Исходный текст
Да, дети — это во многом чудовища. Которые при этом вызывают у своих родителей не только гнев из-за несоответствия их представлениям о должном, но и из-за зависти ко всему тому, что взрослый субъект считает утраченным, и чем как будто обладает субъект юный. Потенциал, молодость, красота, беззаботность, божественная искра, что угодно, выступающие воплощением полноты бытия, лишённым которых уже давно чувствует себя взрослый субъект. Но обычно невидимые даже для него самого зависть, презрение или ненависть неизбежно проявляются в отношениях с юным субъектом, как проявляется и всё остальное, как будто сокрытое где-то глубоко.   

Насилие в отношении кого угодно никогда не способствует улучшению ситуации, из каких бы побуждений оно ни исходило. Принесение безропотной жертвы кажется эффективным только в момент совершения жертвоприношения, но каждый такой акт становится частью систематического разрушения субъекта; становится камнем, из которого будет выстроен его невыносимый для жизни мир.

Более того, прямое насилие вообще никогда не является средством воспитания или становления. Единственным способом формирования субъекта является подражание. Поскольку субъект формируется по образу и подобию Другого, то все мы являемся тёмными отражениями тех, кто нас породил. Отражением их не только явленных действия и образа мыслей, но того, что никогда не произносится вслух, тёмных желаний и страхов, к которым не хочет подступиться и сам их обладатель. И поскольку мы не можем контролировать то, что нашего отразится в детях, то единственное, что мы можем сделать — это осознать и принять собственные пороки до того, как станет поздно.

 

Именно поэтому насилие порождает лишь насильников и жертв, а унижение порождает унижающих и ничтожных. Насилие сковывает волю и тело, лишает сил, затыкает рот, отнимает способность думать, чувствовать и действовать. Оно не вводит субъекта в культурный порядок, но лишает возможности существовать в нём. Пространство в субъекте, где было бы место для всего, что наполняет жизнь субъекта, заполняется тягучей едкой болью и виной за то, что ты просто есть.

Раздел данных
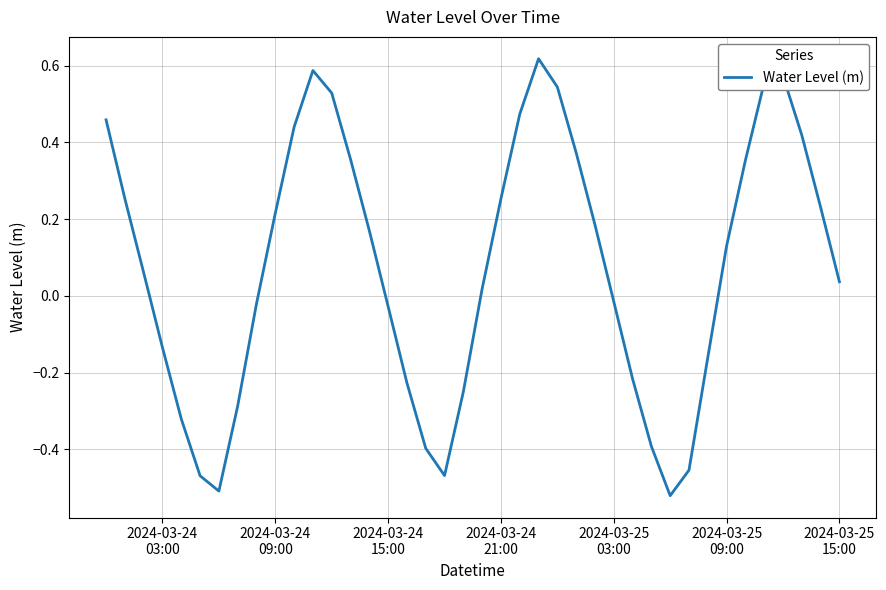

What is the difference between the maximum and minimum values?

1.1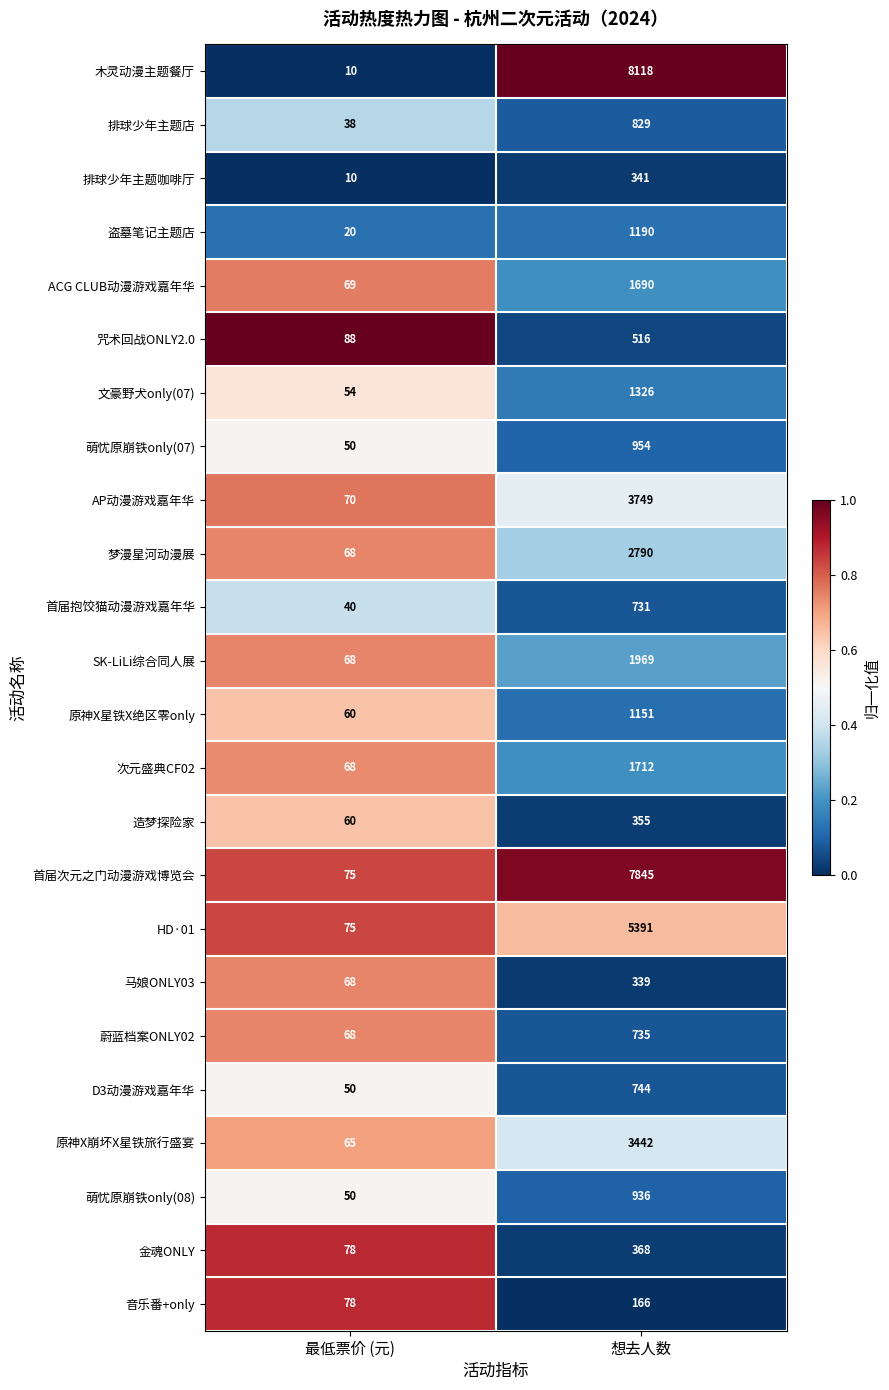

What is the approximate value of 音乐番+only at 最低票价 (元)?

78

Задание 1
Перепишите из исходного текста отрывок, начиная со слов «Более того, прямое» и дальше вплоть до слов «как станет поздно.».
Задание 2
Ответьте коротко по исходному тексту.
(a) Что названо единственным способом формирования субъекта?
(b) Кого порождает насилие?
(c) В какой момент принесение безропотной жертвы кажется эффективным?

Ответ 1
Более того, прямое насилие вообще никогда не является средством воспитания или становления. Единственным способом формирования субъекта является подражание. Поскольку субъект формируется по образу и подобию Другого, то все мы являемся тёмными отражениями тех, кто нас породил. Отражением их не только явленных действия и образа мыслей, но того, что никогда не произносится вслух, тёмных желаний и страхов, к которым не хочет подступиться и сам их обладатель. И поскольку мы не можем контролировать то, что нашего отразится в детях, то единственное, что мы можем сделать — это осознать и принять собственные пороки до того, как станет поздно.

Ответ 2
(a) Подражание.
(b) Насильников и жертв.
(c) Только в момент совершения жертвоприношения.